A full-circle moment, as defined by Merriam-Webster, is a “series of developments that lead back to the original source.”
The original source, in this case, is The Source. And my full-circle moment is happening today (Monday, November 9 2015) as I become Content Director for the media brand that inspired my entire career.
I knew from a very young age hip-hop would determine, shape and influence my personal and professional growth. I discovered The Source magazine when I was 13 years old in the early 90s, taking sneaky trips into the city to soak up the atmosphere at Soul Sense record store. Soul Sense was the unrivaled destination for lovers of “urban culture” in Sydney, Australia (shouts to local legends Eddie and Robert Kaleel and Freddie Mahinda) and a haven for multicultural youth to revel in a music form that at the time, was truly underground. Those were the days, man. Love for the music was pure, especially for us international fans physically so far away from its mecca. I wasn’t yet working so I’d beg Mum to give me money every month to buy The Source and VIBE, and because you could only get them from Soul Sense as imported magazines, she’d shell out roughly $25-30 each time for me. I would excitedly devour each page, memorizing the staff list and picturing my name. I had wanted to be a journalist since I read a book called The Reporter in the third grade (or Year 3, as we say back home) and covering hip-hop came naturally.

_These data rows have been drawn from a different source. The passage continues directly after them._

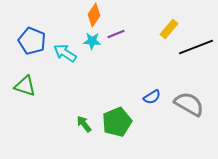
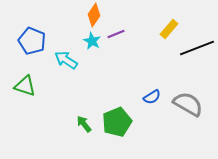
cyan star: rotated 24 degrees clockwise
black line: moved 1 px right, 1 px down
cyan arrow: moved 1 px right, 7 px down
gray semicircle: moved 1 px left
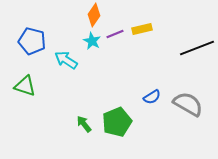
yellow rectangle: moved 27 px left; rotated 36 degrees clockwise
purple line: moved 1 px left
blue pentagon: rotated 8 degrees counterclockwise
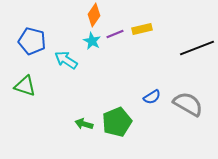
green arrow: rotated 36 degrees counterclockwise
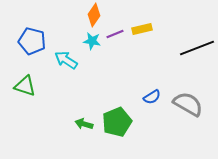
cyan star: rotated 18 degrees counterclockwise
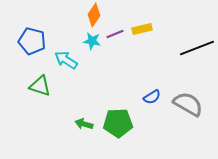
green triangle: moved 15 px right
green pentagon: moved 1 px right, 1 px down; rotated 20 degrees clockwise
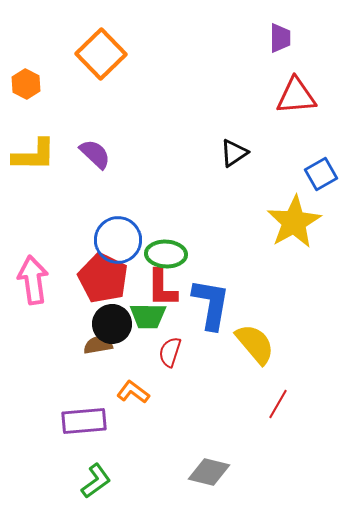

In 2003, I founded Urban Hitz magazine. This came after I did high school work experience at Smash Hits (shouts to Agatha Antonian) and TV Hits (shouts to Santi Pintado) and then during my college days, Juice magazine (shouts to my earliest media mentors Toby Creswell, Lisa Anthony and Stuart Hitchings). I was editorial assistant at Juice but happily took the lead on their “urban” coverage and positioned myself as an authority from a very young age (inspired also by WKD, a Melbourne-based R&B publication, at the time). When I graduated with my journalism degree in 2002, I worked with my good friend and top Australian DJ George “G-Wiz” Bechara to produce a street press (a.k.a. free) hip-hop/R&B magazine called Request, which gave me the confidence to ultimately create Urban Hitz in 2003.
Urban Hitz was my local tribute to The Source, an on-sale national publication with a balance of emerging coverage from Australia and New Zealand plus American content. Thanks to my publishers at the time (Derwent Howard) I was allowed to have my brand exactly mirror the one I learned from, with powerful stories tinged with social commentary, exclusive in-depth interviews, lifestyle features and more. Urban Hitz is my greatest achievement because I was told no-one in their right mind would pay for an Aussie-based hip-hop/R&B magazine when they could still buy The Source or VIBE, especially with a female editor. Not only did we become the highest-selling urban publication in Australia to this day, we did it with limited resources and industry support. We had the people, the kids who were just like me, and that’s all we needed.
When I moved to New York City after wrapping up Urban Hitz at the end of 2006, hired by DrJays.com to create content for their popular retail site, I told the owners I was familiar with the Dr. Jays store brand from years before—by reading about rappers talking about it in The Source, of course. I had an incredible full-time run with DrJays.com and consider the company family to this day (working with them still from time to time), because not only did they support my life goal of living and working in New York City, they allowed me to start doing on-camera interviews, execute major fashion campaigns with breakout stars like Nicki Minaj and much more. I branched out from print to digital with them and then embraced a career in radio with Hip Hop Nation (SiriusXM) and DASH Radio, thanks to incredible people in my corner. Through it all my original love for magazines never died, and a dream deep inside to work for the title that kicked everything off never waned. So after a few light social interactions with L. Londell McMillan (current Publisher of The Source), we sat down recently to a five-hour brunch where we discussed the past, present and future of the brand. Londell’s career is decorated and celebrated, but what I admire most about him is after such a long time in the industry, he’s honest to a fault and extremely passionate. His NorthStar Group is today one of few Black-owned media companies, which is extremely important to me coming from a minority background.
I’ve accepted this position at The Source to focus on the positive. To reconnect with the old and usher in the new. To pay homage to the legacy of the brand and at the same time, move it forward. From editorial to marketing to branding to international expansion, I’ll be lending my lengthy expertise while learning and growing with my team.
I cannot emphasize enough how The Source made me the woman, hip-hop lover, journalist and socially conscious spirit I am today. Like a rapper equipped with the albums that inspired him to get in the booth or a community leader studying the activists who came before them, this magazine laid the groundwork for me as a journalist. Its writers and editors spoke loudly to me through each page, sending a clear message to be part of this culture was an honor. That hip-hop was unlike anything else on this planet, an uncomfortably beautiful bridge to endless possibilities. It taught me a young ethnic girl who grew up with a single mother thousands of miles away could actually be part of the world she truly felt she belonged in, as long as she remained authentic to herself and put in the work.
Mum still has my old copies of The Source in big plastic containers back home, and when I told her about my new position her reaction was, “Oh, that bloody magazine! You finally made it huh?” Sure did, Ma.